Les 100 premiers éditeurs français ont plutôt bien résisté à la crise en 2009. Selon la dernière édition de l'EuroSoftware 100, leur chiffre d'affaires global n'aurait baissé que de 1,4 %, à 3,5 milliards d'euros, alors que les dépenses en logiciels des entreprises accusaient un recul de 4,4 % sur la même période.
L'étude, réalisée par Pierre Audoin Consultants (PAC) et Pricewaterhouse Coopers (PwC) pour l'Association française des éditeurs de logiciels (Afdel), explique la résistance du secteur par :
- des positions de leaders internationaux, comme chez Dassault (PLM), Axway (plates-formes) et Murex (finance).
- l'évolution des éditeurs traditionnels vers le Saas/ASP ; sont notamment concernés Cegid, Esker et Generix.
- la consolidation d'acteurs spécialistes, tels Sidetrade, Metaware et Oodrive.

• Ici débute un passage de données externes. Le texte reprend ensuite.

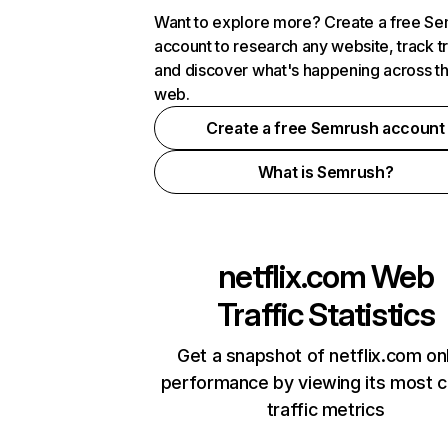
Want to explore more? Create a free S
account to research any website, track t
and discover what's happening across t
web.
Create a free Semrush account
What is Semrush?
netflix.com
Web
Traffic Statistics
Get a snapshot of netflix.com on
performance by viewing its most cr
traffic metrics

L'édition de logiciels représente aussi une part croissante dans l'activité de plusieurs grandes entreprises. On le voit chez Gemalto. Le géant de la carte à puce a repris en 2009 le spécialiste de la mobilité sécurisée Trusted Logic (82e rang), après avoir racheté l'éditeur allemand 03SIS. C'est aussi le cas de La Poste, dont la filiale Doc@Post a absorbé le spécialiste en éditique Sefas (93e rang). Ou encore le cas d'ADP, avec sa filiale Hub Telecom (26e rang) qui a racheté Masternaut (géolocalisation). Sans oublier Schlumberger, qui détient désormais Techsia (83e rang).